Don’t make impulsive decisions. Give yourself time to consider everything
Volatile and uncertain times and competing priorities can create tension and stress, and many of us are given to impulsive decisions. Avoid the temptation to speak too soon, before you have enough information. Since events at work are unfolding quickly and you need to stay agile, it’s tempting to hit “go” before ready. Slowing down and gathering a few more facts will prevent decisions you later have to undo.
It’s always OK to take some time to think. That’s your job as a leader! Resist impulsive action to create clarity and understanding. In the swirl of activity, set the example for others. Letting the heat of the moment pass will bring more clarity to your thought and give you more control over the situation.
Urge others to follow a process for evaluating situations
Create the expectation that you and others will follow a process for evaluating and making decisions before taking a course of action. Set criteria for the decision before you start generating ideas and picking the best. Each problem has many potential solutions, and creating the criteria first (easy to implement, cost-effective, can be done with few resources) is a way to evaluate those solutions.
Provide guidance by communicating a clear decision process including who should be involved, and who has the “D.” Be intentional in clarifying what steps to take, what resources to tap, and how you will help with questions or challenges. This takes the guess work out of navigating the unexpected and reinforces a culture of openness to news and input, whatever it is.
Keep people focused on the future
Finally, and perhaps most critically, while managing the day to day, don’t overlook how important it is to start focusing on what’s next. Pharmaceutical manufacturing will very likely transform in ways large and small after we have navigated this pandemic. There’s also a likelihood new challenges arise as the industry faces public scrutiny, with questions about the wisdom of having a supply chain and manufacturing centered in China. Public pharma companies will also undergo intensive scrutiny on matters of public policy and health and safety, which will drive stock price and values.

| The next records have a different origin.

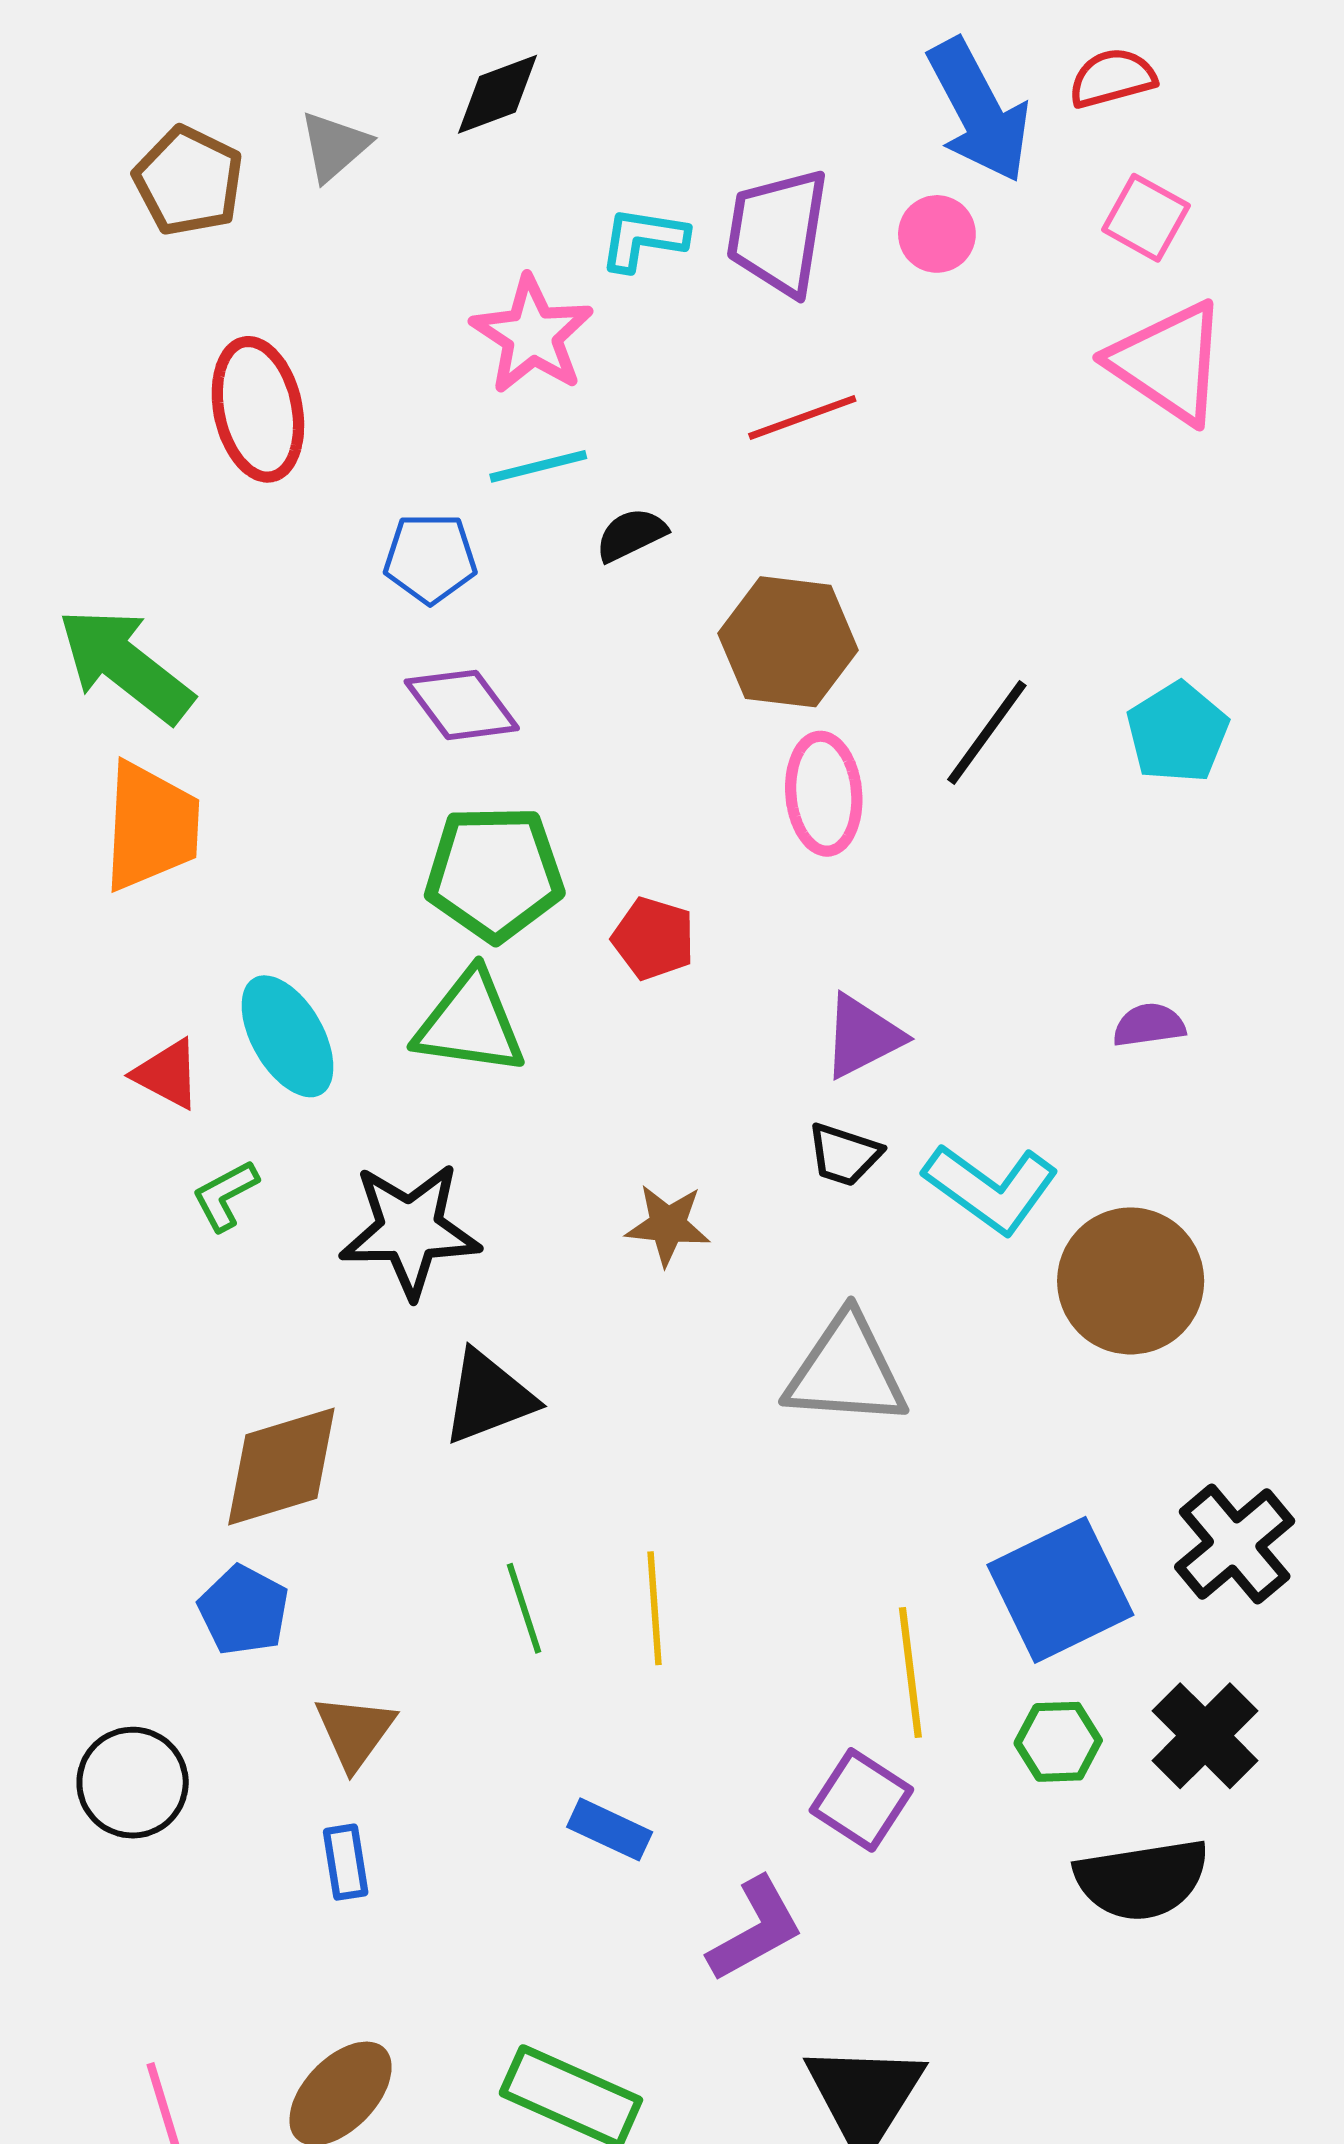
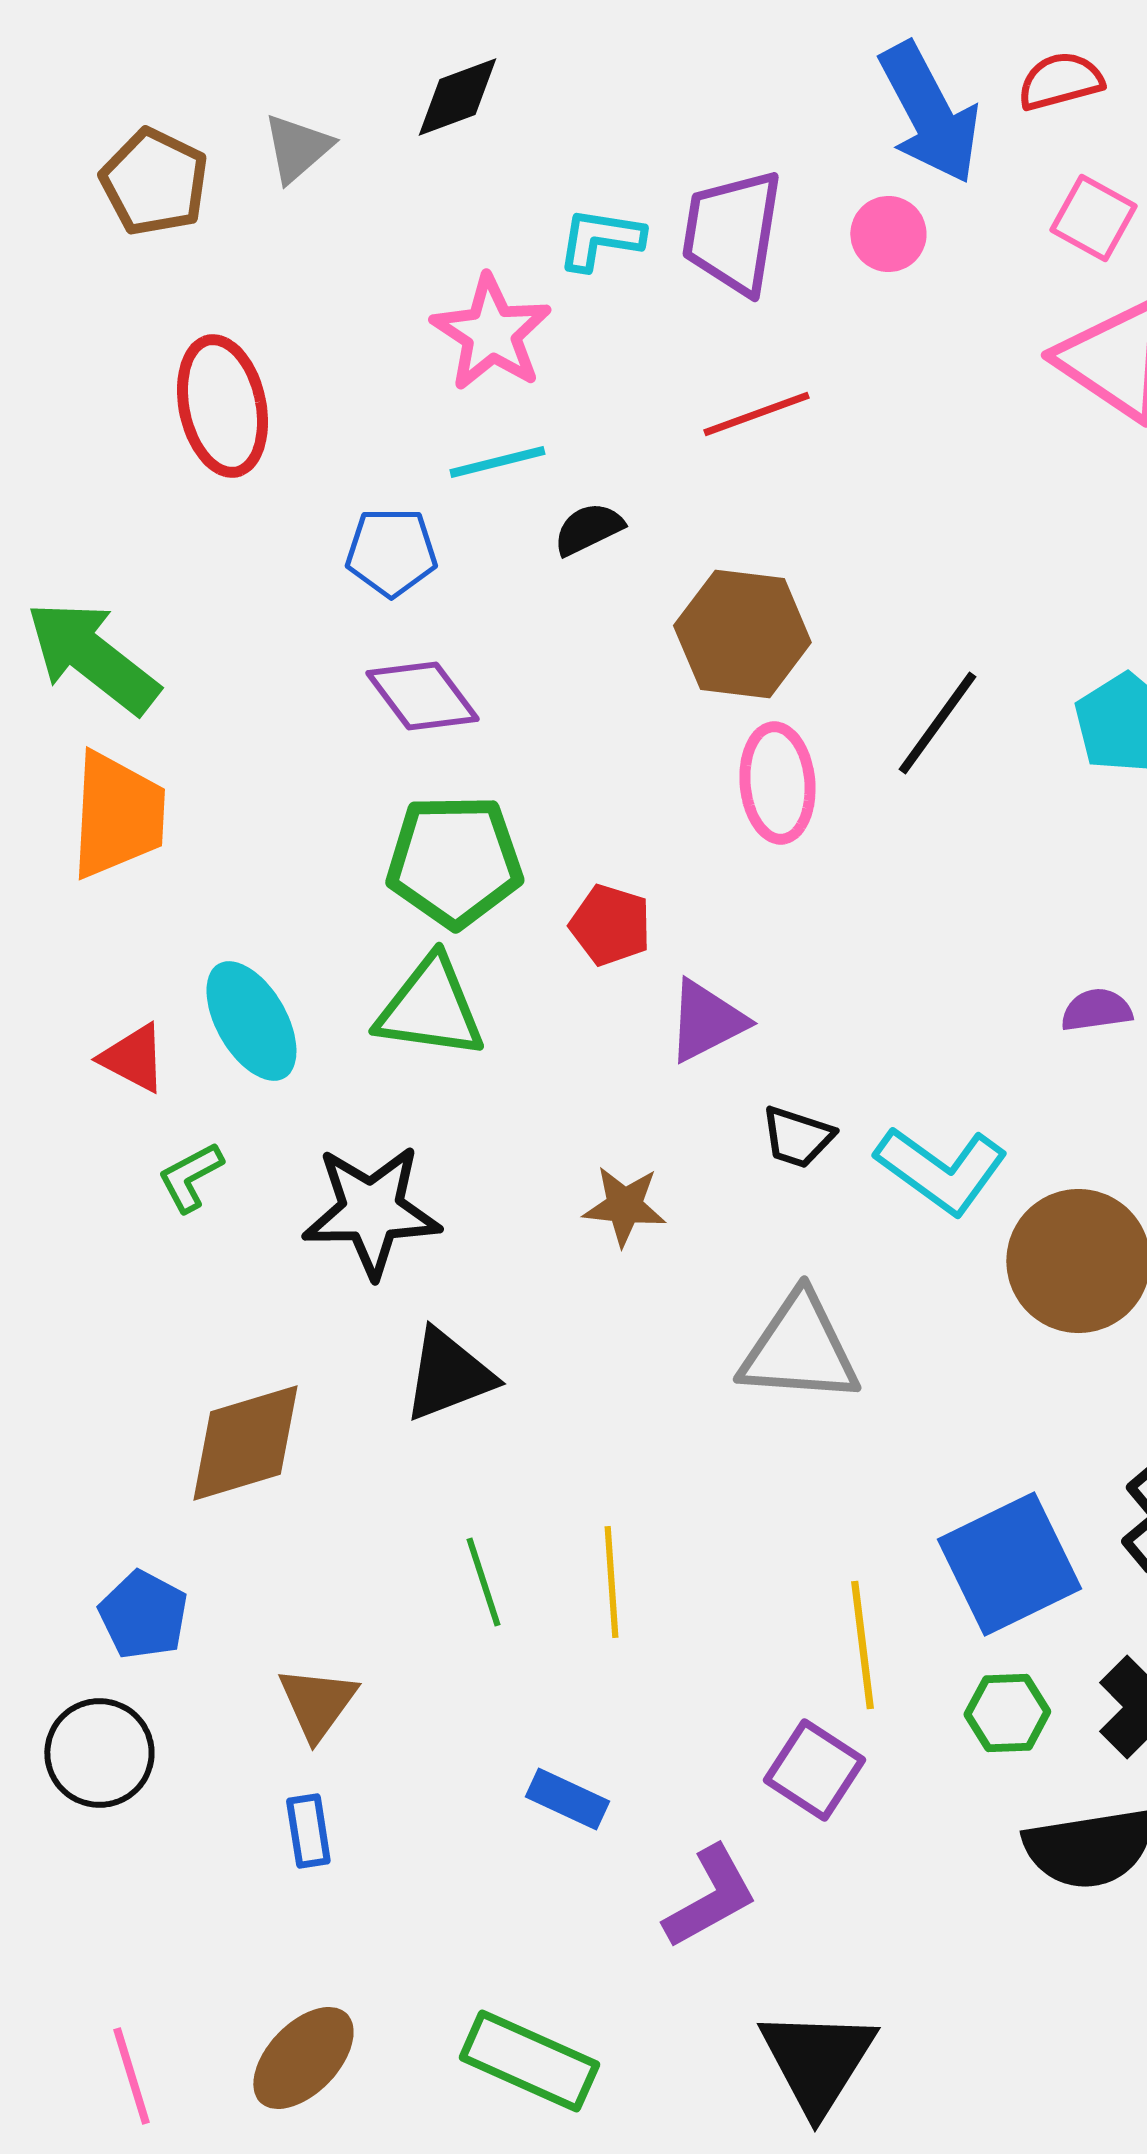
purple triangle: (862, 1036) -> (706, 1021), moved
blue pentagon: (244, 1610) -> (143, 1615), moved

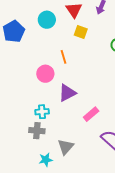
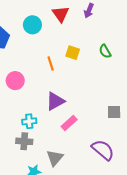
yellow square: (81, 32) -> (73, 53), moved
pink circle: (45, 74) -> (15, 81), moved
pink rectangle: (91, 114) -> (69, 123), moved

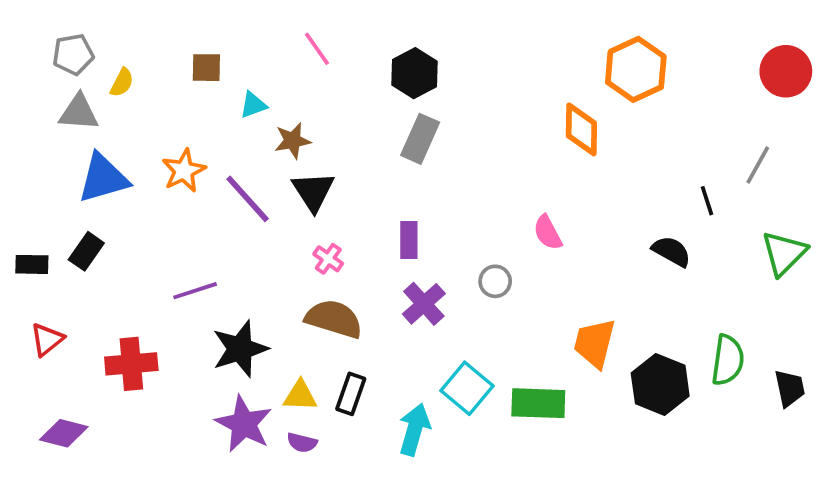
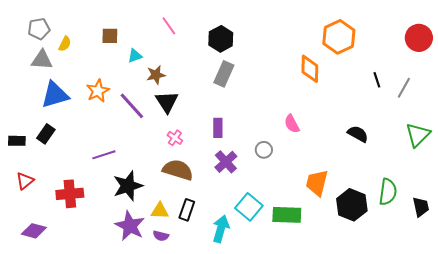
black line: (707, 201) -> (377, 80), moved

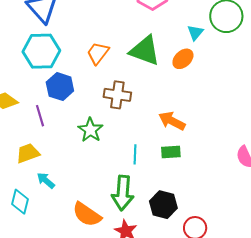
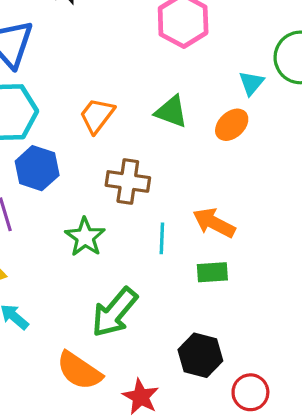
green triangle: (145, 51) -> (171, 112), size x0.7
cyan line: (135, 154) -> (162, 238), moved
green arrow: (123, 193) -> (114, 312), moved, turned 36

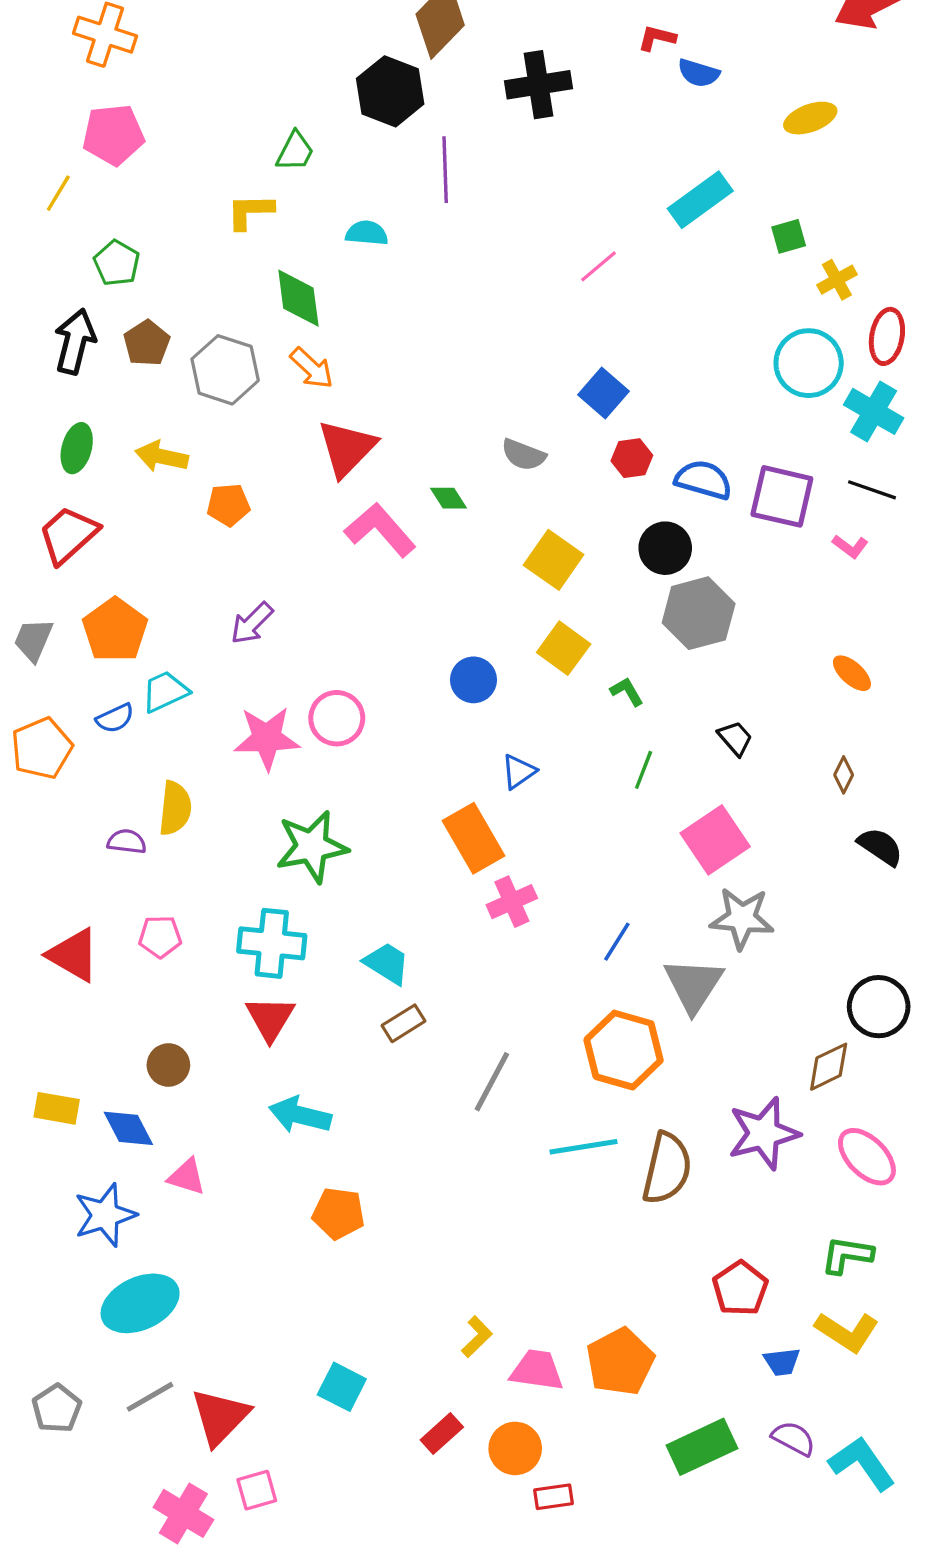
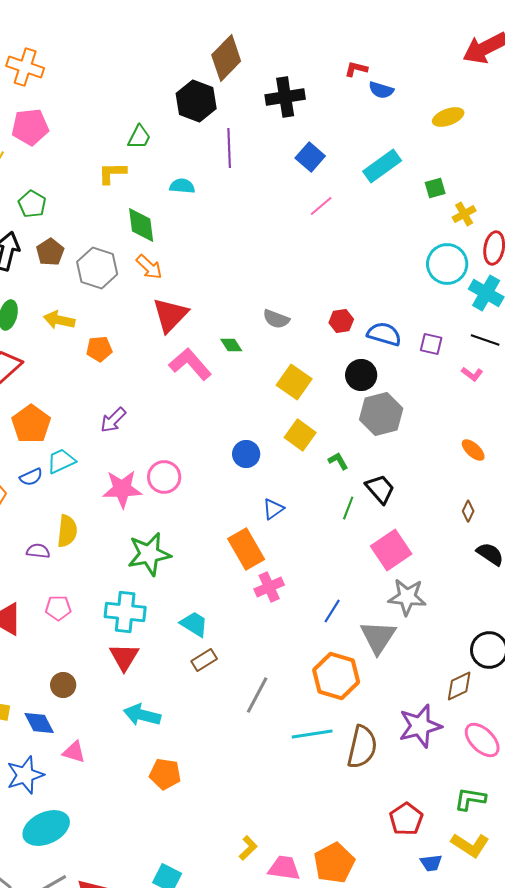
blue square: (604, 393) -> (310, 157), moved
purple square: (782, 496) -> (431, 344), size x0.6
black trapezoid: (735, 738) -> (380, 489), moved, size x1.4

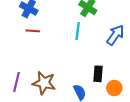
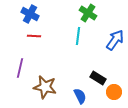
black rectangle: (98, 74) -> (98, 78), turned -63
purple line: (16, 82) -> (20, 68), moved

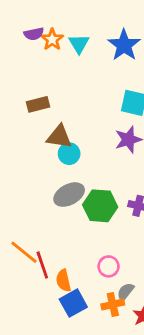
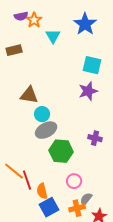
cyan triangle: (79, 44) -> (53, 36), moved
brown rectangle: (38, 104) -> (14, 50), moved
brown triangle: (59, 137) -> (29, 95), moved
cyan circle: (69, 154) -> (42, 114), moved
green hexagon: (100, 206) -> (61, 151), moved

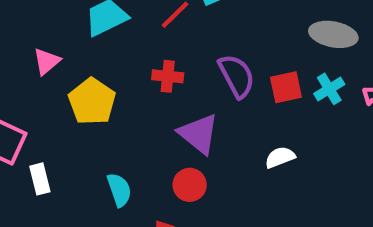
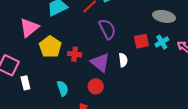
pink triangle: (47, 61) -> (29, 28), size x1.5
red cross: (168, 76) -> (75, 54), moved
purple semicircle: (237, 76) -> (107, 29), moved
white semicircle: (280, 157) -> (123, 60), moved, turned 104

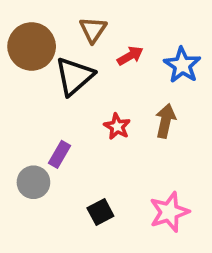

Smart pharmaceutical manufacturing leaders will be encouraging their teams to prepare now. They’ll look ahead at how disruption will create risk and opportunity. Turning the team’s attention to future challenges will energize and mobilize them to look around corners. Your company could be next to reinvent the future of how we make, deliver and distribute drug therapies to the world, prepare for the next pandemic, or invent a new therapy or cure. Inspire your teams by challenging them to be part of creating the future.